No dia 20 de novembro é comemorado o dia da Consciência Negra. Confira as Ações afirmativas e políticas de afirmação do negro no Brasil, 7ª parte!
As cotas nas universidades, como já tive oportunidade de defender, tem um papel estratégico nessa luta por igualdade de oportunidades e são parte de um conjunto maior de ações afirmativas que tendem, felizmente, a crescer cada vez em nossa sociedade.
No artigo "O repto da proteção", a propósito do tema das políticas públicas de proteção e de emancipação, visito algumas páginas de romances e crônicas de Machado de Assis em que se apresentam situações que desenham, em traços de atenta observação crítica, as relações sociais entre brancos senhores e negros escravos, ou libertos, e mostram, com leveza de estilo e sensibilidade, a natureza complexa e o peso dos problemas que essa sociedade escravocrata legaria para as gerações futuras no Brasil.
Retomo aqui as duas crônicas do livro Bons dias, ambas de 1888, uma do dia 19 de maio e outra do dia 26 de junho, que registraram, com a fina ironia que é própria do autor e com o cinismo oportunista característico de muitos de seus personagens, duas situações reveladoras do ethos dos senhores no day after do ato legal da abolição.
Na primeira, do dia 19 de maio, seis depois da promulgação pela princesa Isabel da Lei Áurea, o cronista nela representado, apresenta-se como um profeta post factum e vangloria-se, para efeito de suas aspirações políticas, de ter-se antecipado ao 13 de maio alforriando "um molecote que tinha, pessoa de seus dezoito anos mais ou menos."
De maneira sinceramente hipócrita relata ainda, explicando seu gesto pela causa final de seus interesses pessoais e estes, pelas razões eficientes da classe social a que pertence:
"O meu plano está feito; quero ser deputado, e, na circular que mandarei aos meus eleitores, direi que, antes, muito antes da abolição legal, já eu, em casa, na modéstia da família, libertava um escravo, ato que comoveu a toda a gente que dele teve notícia; que esse escravo tendo aprendido a ler, escrever e contar, (simples suposição) é então professor de filosofia no Rio das Cobras; que os homens puros, grandes e verdadeiramente políticos, não são os que obedecem à lei, mas os que se antecipam a ela, dizendo ao escravo: és livre, antes que os poderes públicos, sempre retardatários, trôpegos e incapazes de restaurar a justiça na terra, para satisfação do céu."
Na outra, a do dia 26 de junho transcorridos mais de um mês da Abolição, o nosso cronista fictício arquiteta agora maneiras de tirar proveito econômico e não apenas político da nova situação.
Como um Tchitchikof dos trópicos trata de comprar, tal qual no romance de Gogol, Almas mortas, no caso, escravos libertos, com documentos datados de antes do 13 de maio e, assim, poder "vendê-los" ao poder público para recuperação das "perdas" sofridas com a abolição.
"Suponha o leitor que possuía duzentos escravos no dia 12 de maio, e que os perdeu com a lei de 13 de maio.

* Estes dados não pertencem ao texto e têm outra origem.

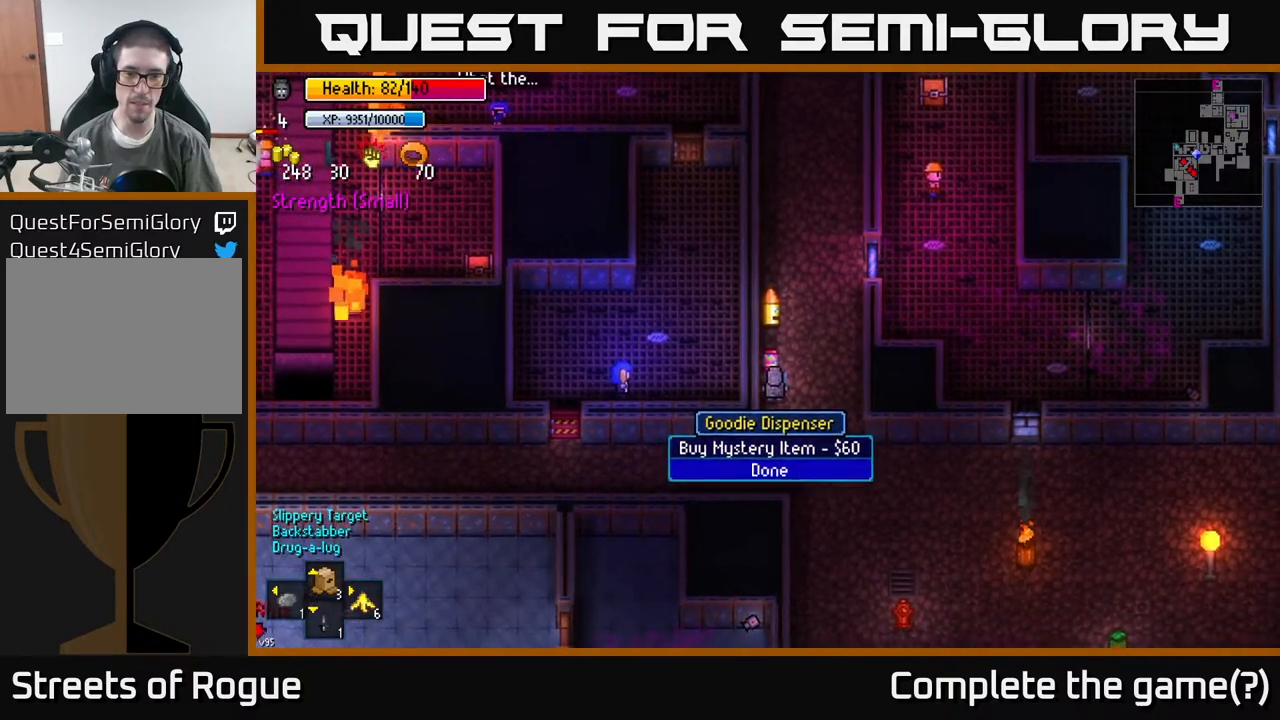
{"buttons": [], "left_stick": "up-right", "right_stick": "up-left", "events": [[67, "left_stick", "center"], [167, "A", "down"], [233, "A", "up"], [367, "left_stick", "up-right"], [483, "right_stick", "up-left"]]}
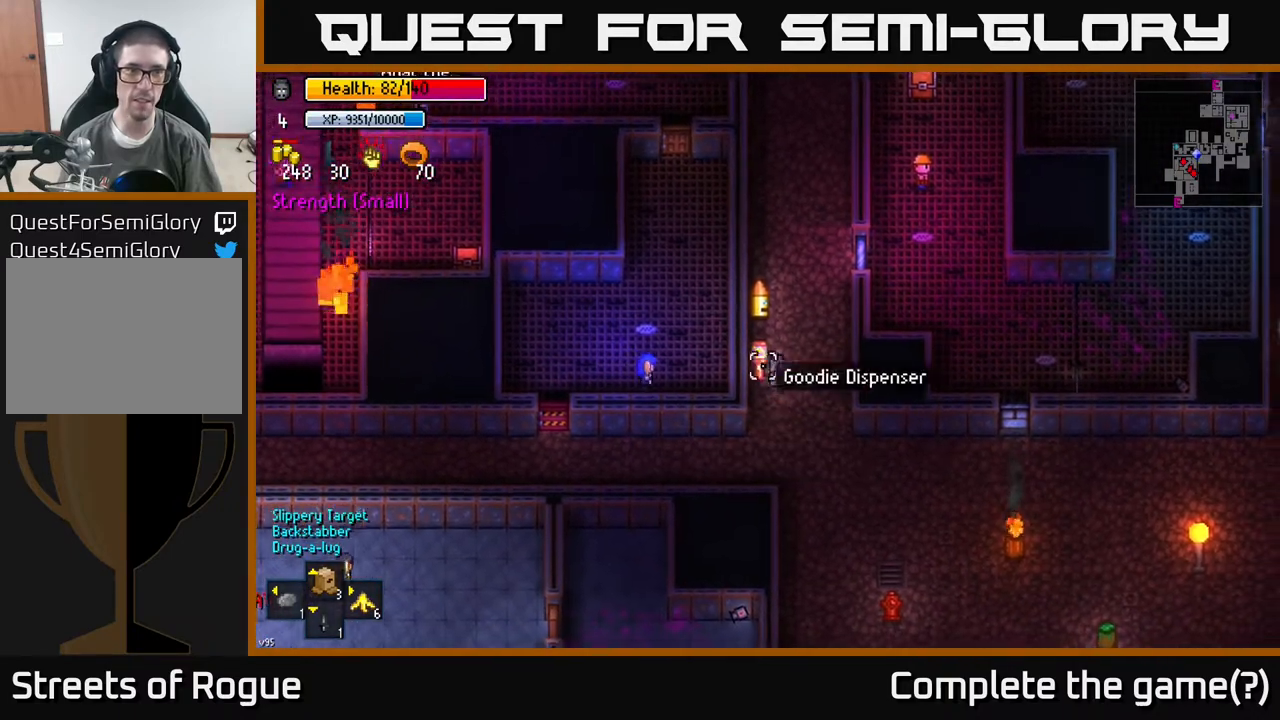
{"buttons": [], "left_stick": "center", "right_stick": "up-left", "events": [[100, "left_stick", "up"], [400, "left_stick", "center"]]}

Chegava eu ao seu estabelecimento, e perguntava-lhe:
- Os seus libertos ficaram todos?
- Metade só; ficaram cem. Os outros cem dispersaram-se; consta-me que andam por Santo Antônio de Pádua.
- Quer o senhor vender-mos?
Espanto do leitor; eu, explicando:
- Vender-mos todos, tanto os que ficaram, como os que fugiram.
O leitor assombrado:
- Mas, senhor, que interesse pode ter o senhor...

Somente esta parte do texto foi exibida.